The only way I could see this changing was via some sort of government-mandated legislation that guarantees businesses and individuals access to a full range of banking services. But unfortunately, banking is not a true public service which makes this problematic.
So the days of relationship banking are long gone for all but the most wealthy, and it’s unlikely to change.
Fintech's problem is cryptos opportunity, and we're now in a fortunate position whereby anyone with an internet connection can choose to hold crypto assets natively, without fear of access to them being blocked.
Onboarding to crypto exchanges does require KYC and AML checks. However, they don't tend to be as cumbersome as those required for banking. I presume this is due to the nascent nature of the industry, but it's likely to only get worse in time.

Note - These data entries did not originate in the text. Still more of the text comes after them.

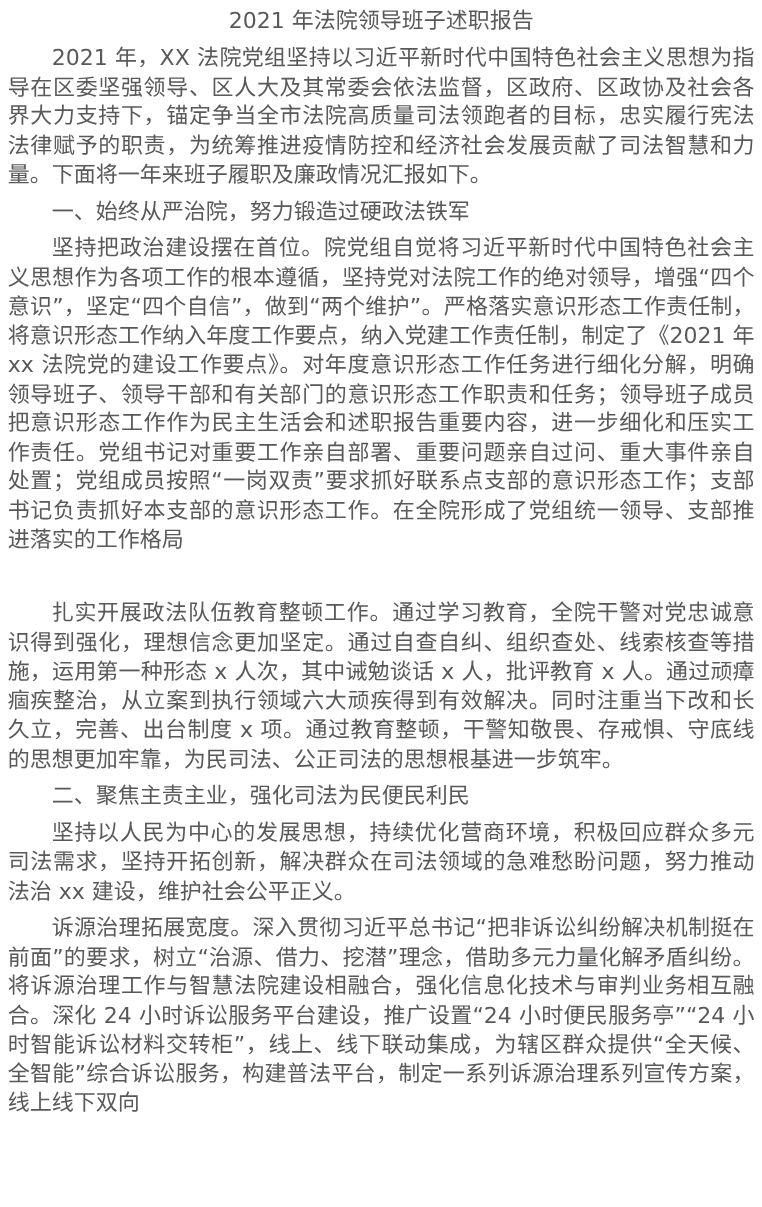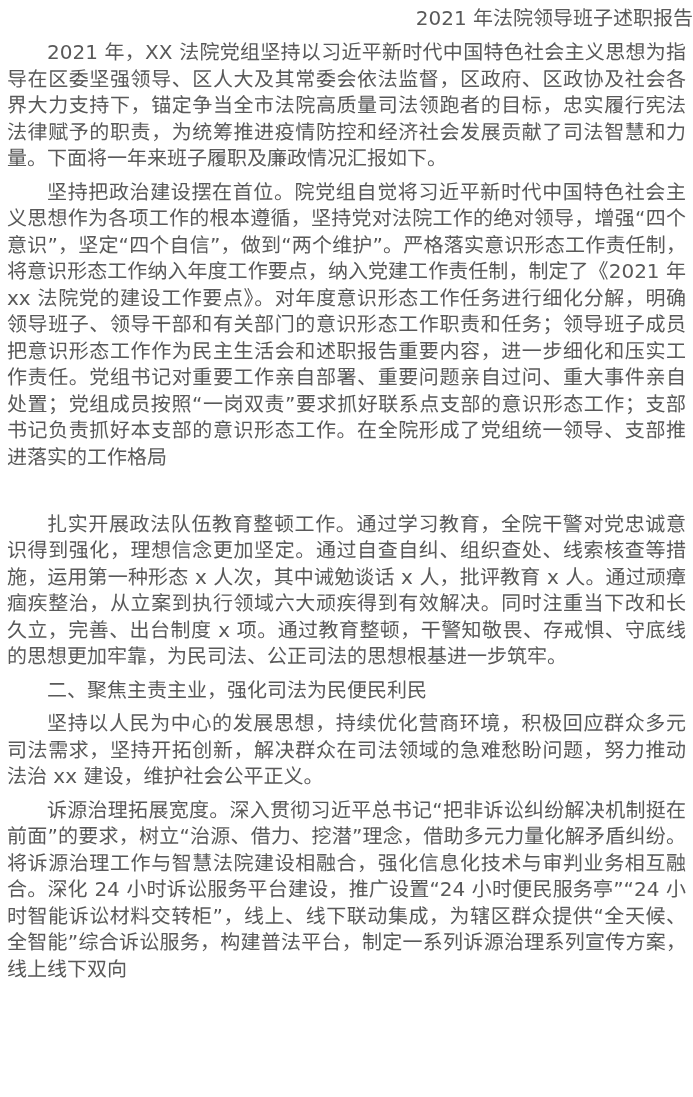--- a/index.html
+++ b/index.html
@@ -17,21 +17,21 @@
   .page {
     width: 693px;
     height: 1097px;
     overflow: hidden;
     background: #ffffff;
   }
   .doc-title {
     font-size: 20px;
     line-height: 27px;
     font-weight: normal;
-    text-align: right;
+    text-align: center;
     margin: 5px 0 0 0;
     padding: 0;
   }
   .para {
     font-size: 20px;
     line-height: 26.5px;
     margin: 7px;
     padding: 0;
     text-align: justify;
     text-justify: inter-character;
@@ -43,20 +43,21 @@
   }
 </style>
 </head>
 <body>
 
 <div class="page">
   <h1 class="doc-title">2021 年法院领导班子述职报告</h1>
 
   <p class="para">2021 年，XX 法院党组坚持以习近平新时代中国特色社会主义思想为指导在区委坚强领导、区人大及其常委会依法监督，区政府、区政协及社会各界大力支持下，锚定争当全市法院高质量司法领跑者的目标，忠实履行宪法法律赋予的职责，为统筹推进疫情防控和经济社会发展贡献了司法智慧和力量。下面将一年来班子履职及廉政情况汇报如下。</p>
 
+  <p class="para">一、始终从严治院，努力锻造过硬政法铁军</p>
 
 
   <p class="para">坚持把政治建设摆在首位。院党组自觉将习近平新时代中国特色社会主义思想作为各项工作的根本遵循，坚持党对法院工作的绝对领导，增强“四个意识”，坚定“四个自信”，做到“两个维护”。严格落实意识形态工作责任制，将意识形态工作纳入年度工作要点，纳入党建工作责任制，制定了《2021 年 xx 法院党的建设工作要点》。对年度意识形态工作任务进行细化分解，明确领导班子、领导干部和有关部门的意识形态工作职责和任务；领导班子成员把意识形态工作作为民主生活会和述职报告重要内容，进一步细化和压实工作责任。党组书记对重要工作亲自部署、重要问题亲自过问、重大事件亲自处置；党组成员按照“一岗双责”要求抓好联系点支部的意识形态工作；支部书记负责抓好本支部的意识形态工作。在全院形成了党组统一领导、支部推进落实的工作格局</p>
 
   <div class="spacer"></div>
 
   <p class="para">扎实开展政法队伍教育整顿工作。通过学习教育，全院干警对党忠诚意识得到强化，理想信念更加坚定。通过自查自纠、组织查处、线索核查等措施，运用第一种形态 x 人次，其中诫勉谈话 x 人，批评教育 x 人。通过顽瘴痼疾整治，从立案到执行领域六大顽疾得到有效解决。同时注重当下改和长久立，完善、出台制度 x 项。通过教育整顿，干警知敬畏、存戒惧、守底线的思想更加牢靠，为民司法、公正司法的思想根基进一步筑牢。</p>
 
 
   <p class="para">二、聚焦主责主业，强化司法为民便民利民</p>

Fortunately, people do have the option of being fully bankless, whereby all of their crypto assets are stored in self-custodial wallets. This does come with its drawbacks, but it’s also incredibly liberating for people who've experienced challenges with our banking sector.
Unfortunately, we are unlikely to stay this way forever. GDPR ruined the internet browsing experience in Europe, with cookie popups on every website. Who knows what legislation could be enacted to protect web3 users.
SBF's Final Hurrah
Just before he was exposed as a fraud, SBF had the audacity to suggest some approaches to legislating decentralised applications that were enforced at the website layer. I hate to say it, but if native web3 DApps end up being regulated as financial applications, it's likely to happen here or at the protocol layer.
Neither option bodes well for native web3 apps.
It may be that regulators remain focused on the rails that onboard users to web3 — exchanges. However, it will likely be dictated by how the majority of users interact with DApps.
Base's ability to onboard new users
In these respects seeing how Coinbase's Base network evolves will be interesting. It's feasible that their network becomes a rail for onboarding a number of users to DApps and DeFi protocols.
This is in part because of Coinbase's market-leading position (behind Binance), but also their ability to control the Base network to a degree. Whilst it has been launched as an Ethereum Layer 2 network using Optimism's OP Stack, Coinbase will be able to yield significant influence on the DApps that the users interact with via their platform, which has the potential to be a very significant number of users.
Coinbase will not only have responsibilities to provide a safe experience to its users it is onboarding to Base, but also regulatory responsibilities.
This is where Coinbase's actions with policing Base will be interesting to observe. Will they try to continue to promote many of the decentralised and permissionless freedoms associated with Ethereum, or will they have to bow to regulator pressures and be willing to de-bank users?
Coinbase has always tried to take the higher ground towards promoting decentralisation. Coinbase wallet is non-custodial, and Base is a layer 2 network as opposed to a permissioned Ethereum network like Binance Smart Chain.
I'm sure Brian Armstrong would like Base to be truly permissionless, but as the regulatory landscape evolves it has the potential to force Coinbase's hand in the matter.
With the permissionless nature of Bitcoin, Ethereum and other cryptocurrencies, it's likely that there will now always be crypto rails available for those whom the existing banking industry appears not willing to cater to.
In these respects, crypto and web3 has already succeeded where fintech fails.
There are still numerous barriers for a significant majority of those people in using these digital currencies. Without greater certainty on what regulation looks like for crypto and DeFi, there is still risk users could be cut off via protocols and DApps bending to the will of governments.
However, at the current time, crypto is an inclusive ecosystem and this should be celebrated.